The findings strongly implicate the salience network (dACC and insula) in processing the rewarding effects of drugs delivered via fast routes of administration. The selective activation of this network by fast dopamine increases, coupled with its correlation to subjective 'high' ratings, underscores its critical role in the experience of intense drug reward and could provide new targets for addiction treatments. The contrasting response patterns observed in the salience network (increased activation) and vmPFC (decreased activation) are consistent with the hypothesis that fast dopamine increases preferentially stimulate excitatory D1 receptors (increasing activation in the salience network), whereas both fast and slow dopamine increases stimulate inhibitory D2 receptors (decreasing activation in the vmPFC). The lack of correlation between striatal BOLD responses and dopamine dynamics might be due to energetic effects being primarily observed in downstream projection regions rather than the cell bodies themselves.

This study identifies a specific corticostriatal circuit involving the dACC, insula, and dorsal caudate that is selectively responsive to fast dopamine increases and closely linked to the subjective experience of drug reward. These findings advance our understanding of the neurobiological basis of drug addiction and suggest that targeting the salience network, particularly the dACC, may be a promising strategy for addiction treatment. Future research should investigate the generalizability of these findings to other substance use disorders and explore the specific mechanisms underlying the differential sensitivity of the salience network and vmPFC to dopamine dynamics. Furthermore, investigations in diverse contexts and consideration of individual differences in response to drugs are also crucial for a more comprehensive understanding of addiction.
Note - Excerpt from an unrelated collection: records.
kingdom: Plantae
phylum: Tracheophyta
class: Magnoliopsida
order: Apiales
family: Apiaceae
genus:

The study was conducted in healthy individuals naïve to stimulant drugs, limiting the generalizability to individuals with established substance use disorders. The laboratory setting has low ecological validity; real-world contexts influence drug use behavior. The use of 'high' ratings as a sole measure of reward might not fully encompass the complexities of reward processing, which includes factors such as genetic vulnerability, prior conditioning, and environmental context. The relatively small sample size may limit the power to detect smaller effects or interactions.